### TEXTAUSZUG
· · · · · · ·

In den 1930er Jahren gegründet, 1955 letztmalig reorganisiert vertreten die KV ein System, in welchem sich "selbstständige" und "niedergelassene" Ärzte weitgehend in Selbstverwaltung um die Patienten kümmern. Um die finanziellen Mittel möglichst gerecht zu verteilen, aber auch um die ausufernden Kosten in den Griff zu bekommen wurden seit 1990er Jahren zunehmend planwirtschaftliche Instrumente, wie die Budgetierung von Leistungen eingeführt. Dadurch resultiert faktisch eine institutionelle Festlegung von Honoraren für Ärzten. In Deutschland hatte man dadurch ein Zwei-Klassen-System der Medizin zementiert: die Basisversorgung aller möglichen medizinischen Probleme im ambulanten Markt und die weitaus teurere spezielle Versorgung im Krankenhaus.


Heute, mehr als ein halbes Jahrhundert später, hat der im KV-System tätige Arzt mit einer Vielzahl von Konflikten zu kämpfen, wenn er die traditionellen Strukturen einhalten und gleichzeitig die vielfach geforderte Modernisierung des ambulanten Gesundheitssystems umsetzen möchte. Einige praktische Beispiele sollen nicht als Vorwurf an die KV, sondern als Anregung, es gemeinsam besser machen zu können, verstanden werden.

· · · · · · ·

### VORGEGEBENE DATENSÄTZE
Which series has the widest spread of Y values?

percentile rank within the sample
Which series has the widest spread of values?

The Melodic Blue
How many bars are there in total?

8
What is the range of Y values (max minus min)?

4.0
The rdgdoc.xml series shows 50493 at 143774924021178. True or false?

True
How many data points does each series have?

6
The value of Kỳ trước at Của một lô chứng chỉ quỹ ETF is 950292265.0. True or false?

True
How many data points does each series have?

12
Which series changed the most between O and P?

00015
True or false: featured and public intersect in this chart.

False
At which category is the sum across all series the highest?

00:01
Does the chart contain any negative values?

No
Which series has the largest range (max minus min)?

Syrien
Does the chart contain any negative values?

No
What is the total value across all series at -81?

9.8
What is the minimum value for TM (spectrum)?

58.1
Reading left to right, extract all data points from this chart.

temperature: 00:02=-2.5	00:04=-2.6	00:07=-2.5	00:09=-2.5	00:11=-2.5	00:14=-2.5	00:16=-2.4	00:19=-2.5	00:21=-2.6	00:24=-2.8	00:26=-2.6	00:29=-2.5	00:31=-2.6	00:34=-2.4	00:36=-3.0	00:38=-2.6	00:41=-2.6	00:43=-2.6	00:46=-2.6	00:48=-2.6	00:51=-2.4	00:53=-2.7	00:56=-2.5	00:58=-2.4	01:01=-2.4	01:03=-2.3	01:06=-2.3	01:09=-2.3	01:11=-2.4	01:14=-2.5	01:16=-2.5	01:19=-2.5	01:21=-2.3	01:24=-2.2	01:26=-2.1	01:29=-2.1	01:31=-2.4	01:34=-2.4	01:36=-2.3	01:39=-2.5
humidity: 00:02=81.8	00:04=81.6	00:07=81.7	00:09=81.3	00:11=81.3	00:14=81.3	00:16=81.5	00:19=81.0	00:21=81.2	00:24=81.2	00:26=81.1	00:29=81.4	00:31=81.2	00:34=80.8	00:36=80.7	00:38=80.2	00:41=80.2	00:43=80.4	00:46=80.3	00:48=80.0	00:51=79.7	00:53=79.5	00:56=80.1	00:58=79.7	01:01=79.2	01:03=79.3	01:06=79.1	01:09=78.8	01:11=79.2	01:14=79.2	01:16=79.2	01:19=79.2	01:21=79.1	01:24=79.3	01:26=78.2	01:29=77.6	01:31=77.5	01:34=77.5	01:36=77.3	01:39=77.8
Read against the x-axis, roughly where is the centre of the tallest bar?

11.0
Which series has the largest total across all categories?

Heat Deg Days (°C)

· · · · · · ·

### AUFGABEN
**A)** Gib den Text über das KV-System von „Heute, mehr als“ bis einschließlich „können, verstanden werden.“ erneut wieder und tausche dabei „Arzt“ gegen „Mediziner“ aus.
**B)** Setze den Text über das KV-System im Anschluss an seinen letzten Satz fort.

### SCHRIFTLICHE ANTWORTEN
**A)**
Heute, mehr als ein halbes Jahrhundert später, hat der im KV-System tätige Mediziner mit einer Vielzahl von Konflikten zu kämpfen, wenn er die traditionellen Strukturen einhalten und gleichzeitig die vielfach geforderte Modernisierung des ambulanten Gesundheitssystems umsetzen möchte. Einige praktische Beispiele sollen nicht als Vorwurf an die KV, sondern als Anregung, es gemeinsam besser machen zu können, verstanden werden.

**B)**
  1. Wer wachsen will, muss sich teilen. Das "MVZ": Es genügt als Arzt nicht, die notwendigen Lizenzen (Vertragsarztsitze) zu erwerben und diese mit angestellten Ärzten zu besetzen. Dafür müssen im KV-System zunächst "Medizinische Versorgungszentren" gegründet werden. Den vorläufigen Höhepunkt der Bürokratie stellen die fachgleichen MVZ mit zwei halben Vertragsarztsitzen dar. Dafür müssen Sie nur 2 Fachärzte eines gleichen Faches finden, die bereit sind, halbtags zu arbeiten. Sollte einer der beiden ausscheiden, kann auch nur auf diese Weise nachbesetzt werden. Den Sinn dieser Regelung kann auch der wohlmeinendste Funktionär nicht erklären, indes führt kein Weg an dieser innovationsfeindlichen Hürde vorbei.
  2. Wer mehr arbeiten will, darf das nicht überall tun. Die "Stundenregel": Ärzte wollen Patienten behandeln. Am besten dort, wo die Patienten wohnen und der Bedarf gegeben ist. Dafür bieten sich auch zusätzliche Praxisstandorte an, die der Arzt z.B. wenige Stunden pro Woche bedienen kann und dazu auch einen gut ausgebildeten, erfahrenen Assistenzarzt einsetzen könnte. Unterstützt durch Audio-Video-Übertragung könnte der Vertragsarzt jederzeit zu Hilfe geholt werden. Diesem Unterfangen steht jedoch die "Stundenregel" der KV entgegen. Danach dürfen die Sprechstunden der Nebenbetriebsstätten die Stunden der Hauptbetriebsstätte jedoch nicht überschreiten. Das führt dazu, dass man gezwungen wäre, an einem Ort sehr viele Ärzte auf einen "Haufen" anzusiedeln, nur um die Grundlagen für -meist sehr aufwändige- NBST zu schaffen. Merken Sie etwas? Man könnte eine -durchaus berechtigte- Leistungsbegrenzung auch durch ein Eingrenzen der abrechenbaren Leistungen erreichen, die es übrigens schon gibt. Dann dürften Ärzte auch dort tätig sein, wo es Patient und Arzt wünschen.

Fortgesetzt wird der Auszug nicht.